=== Passage présenté ===
######
La séquestration, qu'est-ce que c'est ?

Le fait, sans ordre des autorités, d'arrêter, d'enlever, de détenir ou de séquestrer une personne est constitutif d'une infraction, sanctionnée pénalement par une amende et une peine d'emprisonnement dont la durée varie en fonction des conditions de l'infraction.

La séquestration suppose la privation de liberté, la volonté d'empêcher une ou plusieurs personnes de circuler librement, peu important qu'un acte de violence ait été commis(1). Ainsi, retenir son patron tout en lui apportant du café et des croissants le matin constitue bien une séquestration susceptible d'être pénalement réprimée.

En pratique, la séquestration intervient dans un contexte social tendu, principalement dans le cadre d'une restructuration voire d'une liquidation judiciaire. L'objectif est de provoquer une réaction de la part de la direction, qu'il s'agisse de forcer ou de rompre le dialogue. La réaction du dirigeant et de son équipe est primordiale, il s'agit de gérer une crise immédiate et d'éviter toute escalade qui impacterait la sécurité et la santé des personnes concernées.

Comment se préparer et l'éviter ?

Une séquestration intervient rarement du jour au lendemain, sans signe avant-coureur. Un dirigeant devrait être en mesure de décrypter les signaux de tension et être prêt à réagir.

La formation et l'accompagnement des dirigeants constituent une première étape indispensable. Dans un contexte social difficile, cette préparation est primordiale et doit a minima couvrir les thèmes suivants :

  • la prévention : il faut identifier et estimer les risques, les sujets sensibles, connaître ses interlocuteurs, préparer les réunions à plusieurs, travailler la stratégie de négociation, anticiper les préoccupations des représentants du personnel et des salariés (l'avenir incertain de l'activité et des salariés, l'insécurité socio-économique, les situations personnelles et familiales difficiles, l'existence de solutions alternatives...) ;
  • la communication : soigner la communication permet d'éviter les incompréhensions. La plus grande difficulté des dirigeants dans le cadre d'une restructuration tient à la combinaison de deux réalités a priori difficilement conciliables : d'une part la réalité du « business » avec la nécessité de réduire les coûts ou de mettre la clé sous la porte, d'autre part la réalité sociale, celle des salariés qui se voient annoncer la suppression de leur poste.
######
=== Consignes ===
A. D'après le passage sur la séquestration, dans quel contexte cette situation intervient-elle principalement en pratique ?
B. Reproduisez le passage sur la séquestration en commençant à « Le fait, sans » et en terminant à « d'être pénalement réprimée. ».

=== Matériel fourni ===
######
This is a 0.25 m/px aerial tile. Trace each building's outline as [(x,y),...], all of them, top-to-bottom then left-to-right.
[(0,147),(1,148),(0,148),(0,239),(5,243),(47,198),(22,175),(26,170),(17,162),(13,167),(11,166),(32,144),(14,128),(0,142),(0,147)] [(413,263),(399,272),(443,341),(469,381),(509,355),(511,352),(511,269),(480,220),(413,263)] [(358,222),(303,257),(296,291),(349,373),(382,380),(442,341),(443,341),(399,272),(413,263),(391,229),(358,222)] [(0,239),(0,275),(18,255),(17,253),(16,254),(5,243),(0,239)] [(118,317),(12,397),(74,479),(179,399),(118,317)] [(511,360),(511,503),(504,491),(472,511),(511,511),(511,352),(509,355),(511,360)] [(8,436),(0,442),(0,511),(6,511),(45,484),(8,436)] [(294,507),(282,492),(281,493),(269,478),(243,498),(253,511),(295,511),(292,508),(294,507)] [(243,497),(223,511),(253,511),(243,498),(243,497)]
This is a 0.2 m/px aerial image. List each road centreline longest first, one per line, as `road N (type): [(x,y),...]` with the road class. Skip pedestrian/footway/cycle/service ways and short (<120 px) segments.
######
=== Réponses rédigées ===
A. Dans un contexte social tendu, principalement dans le cadre d'une restructuration voire d'une liquidation judiciaire.

B.
Le fait, sans ordre des autorités, d'arrêter, d'enlever, de détenir ou de séquestrer une personne est constitutif d'une infraction, sanctionnée pénalement par une amende et une peine d'emprisonnement dont la durée varie en fonction des conditions de l'infraction.

La séquestration suppose la privation de liberté, la volonté d'empêcher une ou plusieurs personnes de circuler librement, peu important qu'un acte de violence ait été commis(1). Ainsi, retenir son patron tout en lui apportant du café et des croissants le matin constitue bien une séquestration susceptible d'être pénalement réprimée.